Yasin Çakmak

Personal information
- Date of birth: January 6, 1985 (age 41)
- Place of birth: Rize, Turkey
- Height: 1.86 m (6 ft 1 in)
- Position: Centre-back

Youth career
- 1999–2003: Çaykur Rizespor

Senior career*
- Years: Team / Apps / (Gls)
- 2003–2007: Çaykur Rizespor / 86 / (2)
- 2007–2009: Fenerbahçe / 27 / (0)
- 2009–2010: Sivasspor / 22 / (0)
- 2010–2013: Denizlispor / 38 / (0)
- 2013–2014: Giresunspor / 1 / (0)
- 2015: Tokatspor / 2 / (0)

International career
- 2004–2005: Turkey U20 / 11 / (1)
- 2006: Turkey U21 / 4 / (0)
- 2006: Turkey / 1 / (0)
- 2006: Turkey A2 / 1 / (0)

= Yasin Çakmak =

Turkish footballer

Yasin Çakmak (born January 6, 1985, in Rize, Turkey) is a Turkish former professional football player.

==Club career==
On August 3, 2007, Yasin completed his move to Fenerbahçe S.K. July 8, 2009, Yasin Çakmak was sent To Sivasspor in exchange for Fabio Bilica and €2 million.

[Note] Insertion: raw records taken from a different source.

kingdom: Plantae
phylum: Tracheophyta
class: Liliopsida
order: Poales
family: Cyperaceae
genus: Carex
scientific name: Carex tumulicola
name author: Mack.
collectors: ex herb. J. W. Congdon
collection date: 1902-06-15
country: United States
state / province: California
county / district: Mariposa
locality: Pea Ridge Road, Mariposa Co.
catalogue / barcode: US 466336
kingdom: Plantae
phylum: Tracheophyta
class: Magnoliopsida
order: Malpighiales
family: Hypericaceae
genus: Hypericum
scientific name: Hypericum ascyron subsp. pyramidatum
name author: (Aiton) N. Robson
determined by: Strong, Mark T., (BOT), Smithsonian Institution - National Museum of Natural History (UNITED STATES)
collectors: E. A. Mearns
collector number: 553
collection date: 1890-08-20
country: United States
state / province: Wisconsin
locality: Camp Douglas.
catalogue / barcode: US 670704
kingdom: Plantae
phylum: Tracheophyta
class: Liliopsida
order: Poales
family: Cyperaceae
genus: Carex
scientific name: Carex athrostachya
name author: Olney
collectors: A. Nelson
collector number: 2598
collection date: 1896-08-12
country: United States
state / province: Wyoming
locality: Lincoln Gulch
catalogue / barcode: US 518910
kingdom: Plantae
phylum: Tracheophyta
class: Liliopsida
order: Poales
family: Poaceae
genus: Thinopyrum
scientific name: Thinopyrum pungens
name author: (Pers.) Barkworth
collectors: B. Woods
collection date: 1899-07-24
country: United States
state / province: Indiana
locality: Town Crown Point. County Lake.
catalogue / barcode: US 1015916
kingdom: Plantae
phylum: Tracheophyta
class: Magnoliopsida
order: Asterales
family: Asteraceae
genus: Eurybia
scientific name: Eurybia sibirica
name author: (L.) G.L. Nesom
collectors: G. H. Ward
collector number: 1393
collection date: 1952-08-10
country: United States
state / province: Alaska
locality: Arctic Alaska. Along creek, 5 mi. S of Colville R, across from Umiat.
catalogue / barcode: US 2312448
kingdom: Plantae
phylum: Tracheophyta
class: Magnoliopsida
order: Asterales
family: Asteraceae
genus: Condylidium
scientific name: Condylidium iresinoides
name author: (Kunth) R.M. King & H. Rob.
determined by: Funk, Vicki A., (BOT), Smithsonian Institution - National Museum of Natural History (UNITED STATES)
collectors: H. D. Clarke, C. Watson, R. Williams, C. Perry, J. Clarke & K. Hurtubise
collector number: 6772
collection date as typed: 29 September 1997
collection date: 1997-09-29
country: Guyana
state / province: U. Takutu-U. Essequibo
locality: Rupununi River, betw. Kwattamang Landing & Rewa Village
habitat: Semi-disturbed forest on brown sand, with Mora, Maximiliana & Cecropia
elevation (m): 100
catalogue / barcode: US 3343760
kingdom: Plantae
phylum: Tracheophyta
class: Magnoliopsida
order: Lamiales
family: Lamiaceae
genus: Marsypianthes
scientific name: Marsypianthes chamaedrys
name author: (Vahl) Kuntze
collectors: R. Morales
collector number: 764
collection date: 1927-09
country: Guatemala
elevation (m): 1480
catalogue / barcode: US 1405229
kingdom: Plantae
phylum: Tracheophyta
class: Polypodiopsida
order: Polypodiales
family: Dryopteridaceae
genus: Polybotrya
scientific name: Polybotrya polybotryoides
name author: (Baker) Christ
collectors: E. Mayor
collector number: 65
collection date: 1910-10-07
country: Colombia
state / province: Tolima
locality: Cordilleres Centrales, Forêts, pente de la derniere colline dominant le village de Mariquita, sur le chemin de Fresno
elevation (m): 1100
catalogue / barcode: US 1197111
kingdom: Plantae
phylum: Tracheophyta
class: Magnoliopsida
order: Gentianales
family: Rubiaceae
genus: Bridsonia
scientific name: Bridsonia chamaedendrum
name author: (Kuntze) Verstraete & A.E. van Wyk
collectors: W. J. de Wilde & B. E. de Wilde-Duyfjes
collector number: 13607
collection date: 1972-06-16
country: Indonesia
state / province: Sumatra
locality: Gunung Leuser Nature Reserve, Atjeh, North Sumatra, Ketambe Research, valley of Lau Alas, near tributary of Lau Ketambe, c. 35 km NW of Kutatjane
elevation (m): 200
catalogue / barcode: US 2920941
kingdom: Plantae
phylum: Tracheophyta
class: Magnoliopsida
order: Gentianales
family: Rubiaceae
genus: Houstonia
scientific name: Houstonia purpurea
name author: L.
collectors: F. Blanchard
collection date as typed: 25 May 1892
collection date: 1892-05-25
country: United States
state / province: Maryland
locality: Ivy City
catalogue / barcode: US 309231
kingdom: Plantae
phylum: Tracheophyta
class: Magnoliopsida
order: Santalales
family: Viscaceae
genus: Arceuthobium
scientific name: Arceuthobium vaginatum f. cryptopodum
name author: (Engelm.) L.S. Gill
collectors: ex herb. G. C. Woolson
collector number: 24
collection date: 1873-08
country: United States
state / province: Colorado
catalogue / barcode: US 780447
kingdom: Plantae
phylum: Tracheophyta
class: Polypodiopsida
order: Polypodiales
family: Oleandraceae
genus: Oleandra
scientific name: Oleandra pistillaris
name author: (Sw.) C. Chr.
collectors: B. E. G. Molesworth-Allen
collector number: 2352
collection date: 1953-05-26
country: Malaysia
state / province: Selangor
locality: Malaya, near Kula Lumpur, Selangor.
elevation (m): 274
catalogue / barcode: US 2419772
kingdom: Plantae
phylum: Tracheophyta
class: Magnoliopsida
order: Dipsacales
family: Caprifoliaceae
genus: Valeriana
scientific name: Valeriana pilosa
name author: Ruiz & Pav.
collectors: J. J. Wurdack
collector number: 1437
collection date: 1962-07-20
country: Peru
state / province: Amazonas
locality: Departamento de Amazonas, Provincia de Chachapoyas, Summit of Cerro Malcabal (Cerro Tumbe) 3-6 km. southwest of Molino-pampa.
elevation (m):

During his spell at Giresunspor, Çakmak picked up a long time injury in 2014. In 2015, Çakmak retired from professional football at the age of 30.

==International career==
Yasin was called up to the Turkey national football team for EURO 2008 qualifiers in March 2007. His first cap came on April 12, 2006, against Azerbaijan.